Davalı Hazine vekili temyiz dilekçesinde özetle; verilen kararın usul ve yasaya aykırı olduğunu, vakfın türünün belirlenmesi gerektiğini, Sultan Mahmut Sani Vakfının sahih vakıf olup olmadığı konusunda hükme yeterli araştırma yapılmadığını, hükme esas alınan bilirkişi raporunun denetime elverişli olmadığını, taşınmazın vakfiyesine göre tespit edilen gayeye göre kullanılıp kullanılmadığının araştırılması gerektiğini, davada yasal hasım olan Hazine aleyhine yargılama gideri ve vekalet ücretine hükmedilmesinin de doğru olmadığını belirterek kararın bozulmasını istemiştir.

B. Değerlendirme ve Gerekçe

Dava, Vakıflar Kanunu'nun 17. maddesine dayalı tapu iptali ve tescil istemine ilişkindir.

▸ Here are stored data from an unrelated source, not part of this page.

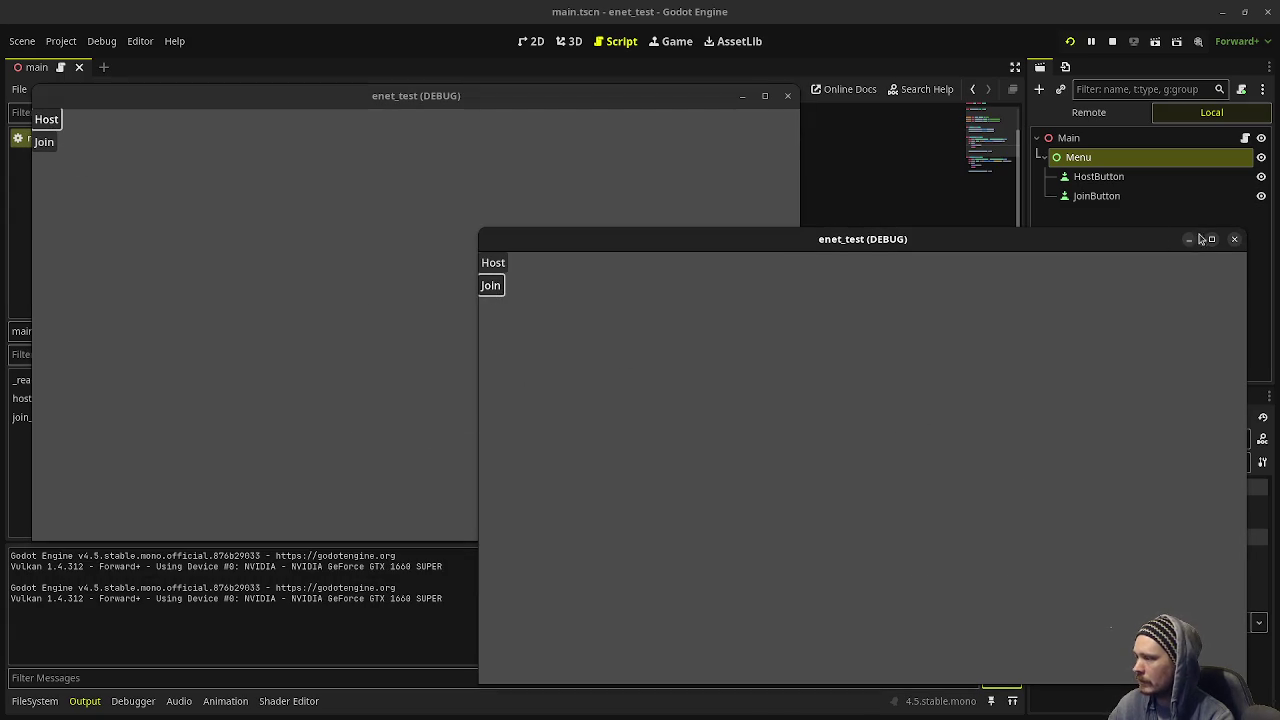
left_click(1235, 243)
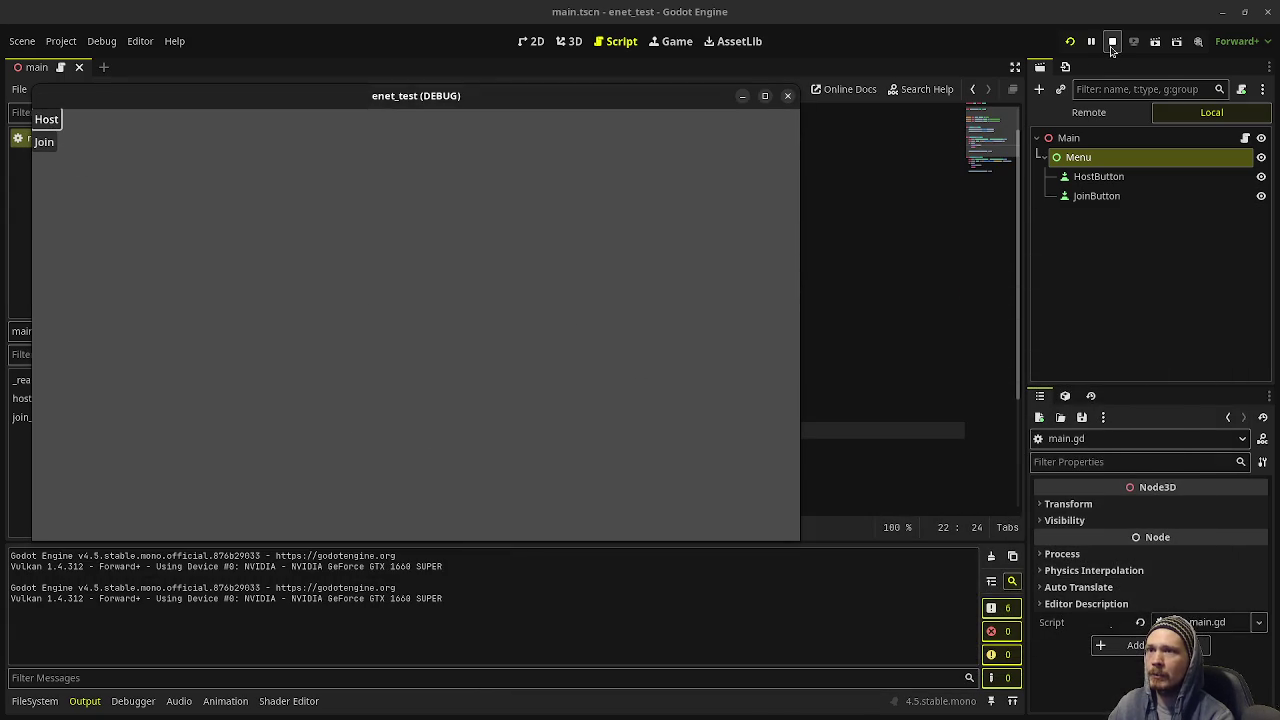
left_click(1112, 42)
- Add multiplayer.peer_connected.connect(on_peer_connected) after the peer assignment in host_game
scroll(403, 436, "down", 3)
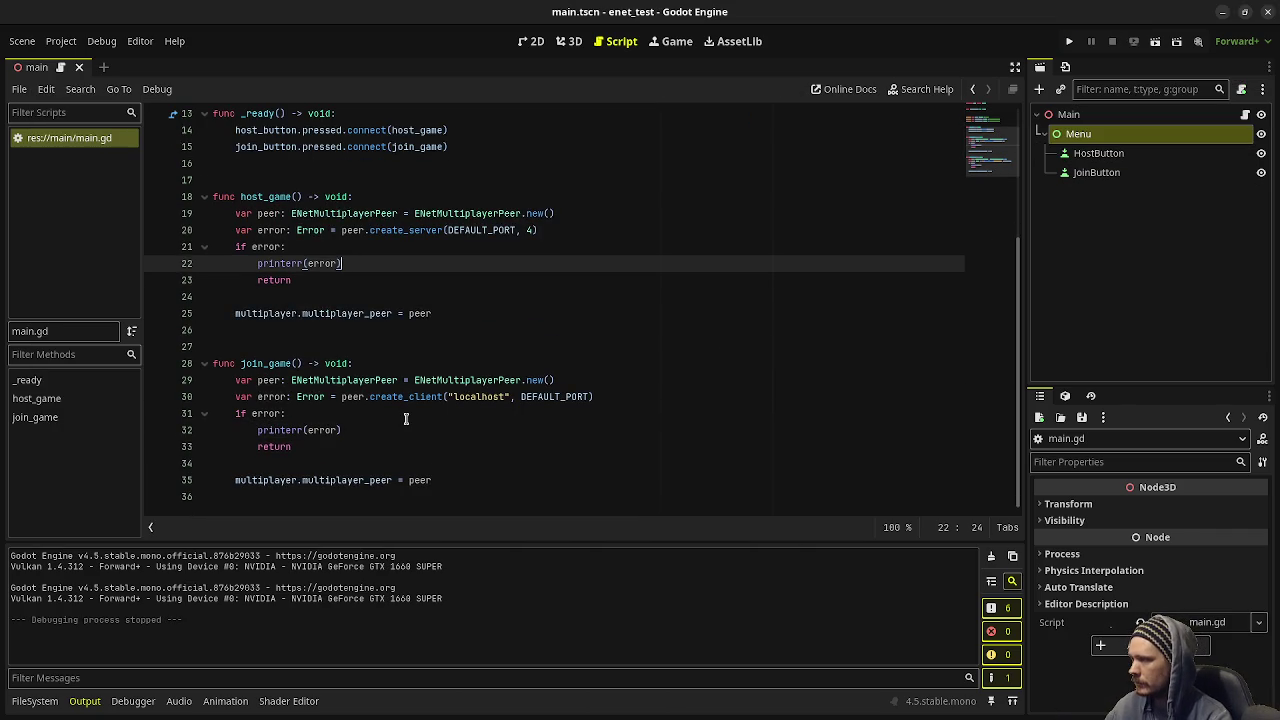
mouse_move(411, 397)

Dosya içeriğinden; dava konusu 839 parsel sayılı taşınmazın 8/24 payının 13.05.1957 tarihinde kadastro suretiyle ... kızı ... adına tespit ve tescil edildiği, Sarıyer Sulh Hukuk Mahkemesinin 1996/538 Esas, 1996/325 Karar sayılı kararıyla taşınmaz paydaşı ... kızı ...'ye kayyım tayin edildiği, Sarıyer 1. Hukuk Mahkemesinin 06.03.2008 tarihli 2007/8 Esas, 2008/46 Karar sayılı kararı ile 10 yıllık kayyımla idare süresi dolduğundan ... kızı ...'nin gaipliğine, taşınmazın Hazine adına tesciline karar verildiği ve taşınmazın 11.05.2010 tarihinde davalı Hazine adına tescil edildiği anlaşılmaktadır.

Bölge adliye mahkemelerinin nihai kararlarının bozulması 6100 sayılı Kanun'un 371. maddesinde yer alan sebeplerden birinin varlığı hâlinde mümkündür.

Temyizen incelenen karar, tarafların karşılıklı iddia ve savunmalarına, dayandıkları belgelere, uyuşmazlığa uygulanması gereken hukuk kuralları ile hukuki ilişkinin nitelendirilmesine, dava şartlarına, yargılama ve ispat kuralları ile kararda belirtilen gerekçelere göre usul ve kanuna uygun olup temyiz dilekçesinde ileri sürülen nedenler kararın bozulmasını gerektirecek nitelikte görülmemiştir.

VI. KARAR

Açıklanan sebeplerle;

Davalı Hazine vekilinin temyiz itirazlarının reddi ile Bölge Adliye Mahkemesi kararının 6100 sayılı Kanun'un 370. maddesinin birinci fıkrası uyarınca ONANMASINA,

Temyiz eden davalı Hazine 492 sayılı Harçlar Kanunu'nun 13/j maddesi uyarınca harçtan muaf olduğundan, bu hususta karar verilmesine yer olmadığına,

Dosyanın İlk Derece Mahkemesine, kararın bir örneğinin Bölge Adliye Mahkemesine gönderilmesine,

14.04.2025 tarihinde kesin olmak üzere oy birliğiyle karar verildi.